▶ **DATA FOR THE TASK**:
____
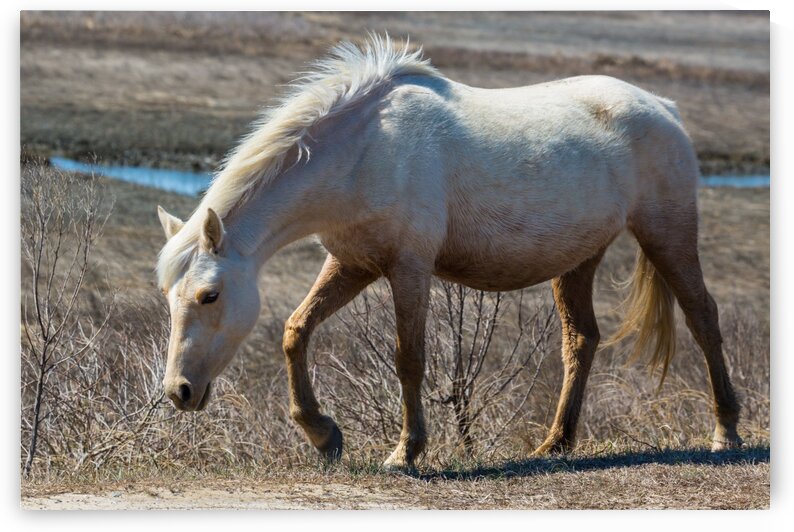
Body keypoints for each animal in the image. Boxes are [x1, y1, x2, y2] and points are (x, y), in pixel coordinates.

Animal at [156, 35, 742, 469]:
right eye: (169, 298)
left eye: (210, 295)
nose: (179, 391)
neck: (365, 148)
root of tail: (663, 108)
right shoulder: (352, 265)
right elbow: (296, 331)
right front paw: (323, 435)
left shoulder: (408, 269)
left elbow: (408, 359)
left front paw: (406, 452)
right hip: (579, 259)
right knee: (582, 340)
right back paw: (554, 445)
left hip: (667, 234)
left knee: (702, 319)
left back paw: (726, 432)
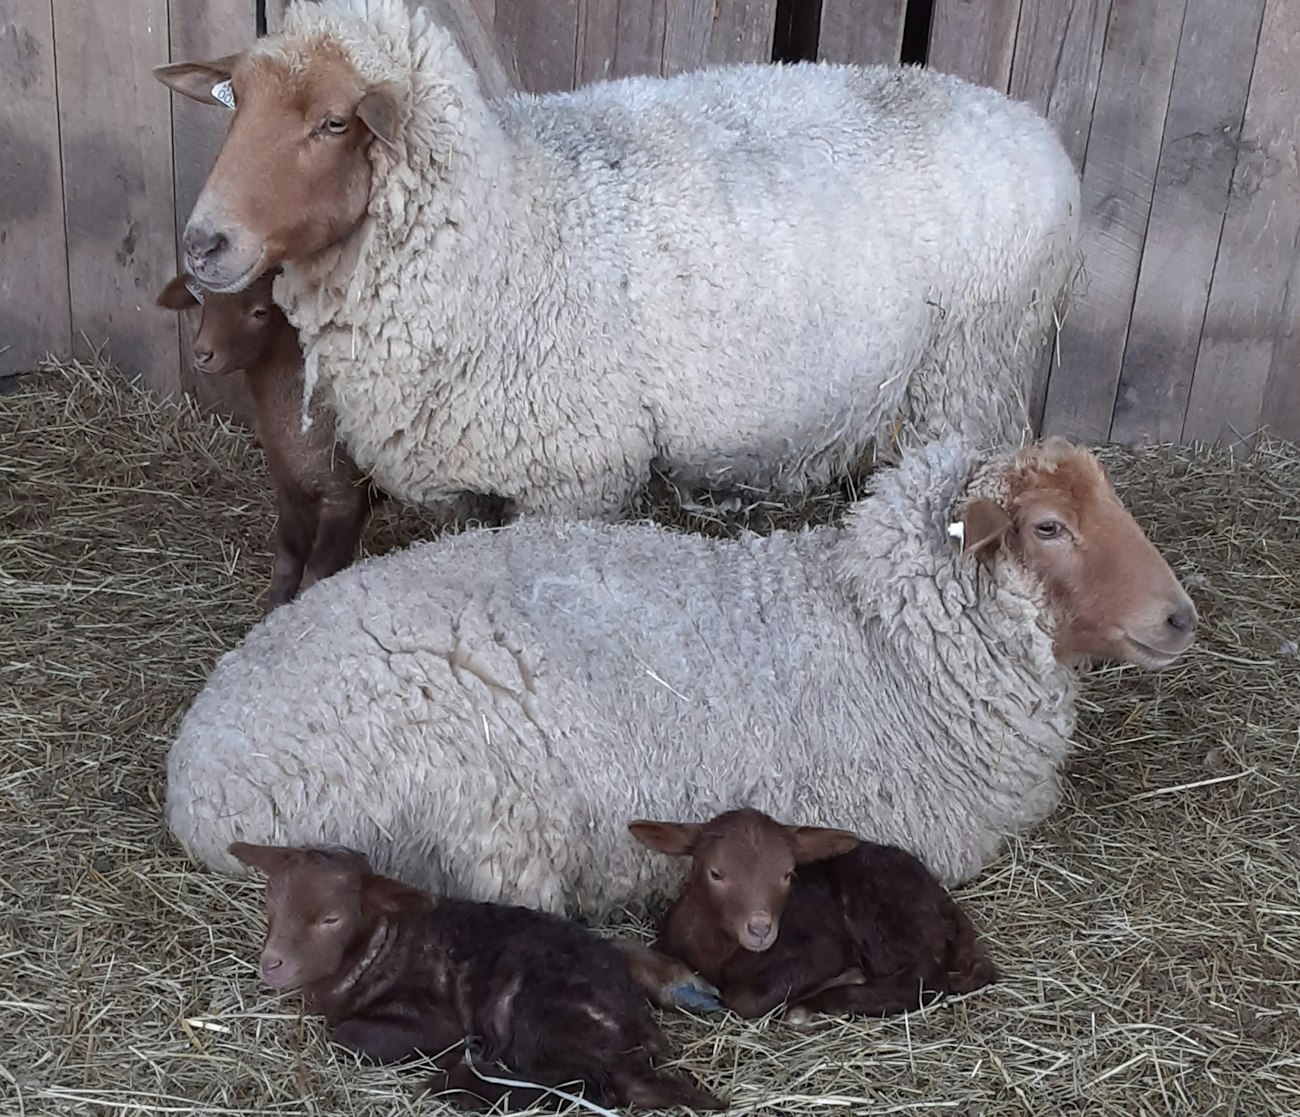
____
▶ **PROMPT**:
Output the records above unchanged, minus their pictures.

▶ **RESULT OF THIS EXERCISE**:
Body keypoints for each animal in the image. Boxes are [x1, y1, x2, y2] and points are (x, y), in pixel coordinates.

Animal at [156, 35, 742, 469]:
right eye: (169, 298)
left eye: (210, 295)
nose: (179, 391)
neck: (365, 148)
root of tail: (663, 108)
right shoulder: (352, 265)
right elbow: (296, 331)
right front paw: (323, 435)
left shoulder: (408, 269)
left elbow: (408, 359)
left front paw: (406, 452)
right hip: (579, 259)
right knee: (582, 340)
right back paw: (554, 445)
left hip: (667, 234)
left knee: (702, 319)
left back paw: (726, 432)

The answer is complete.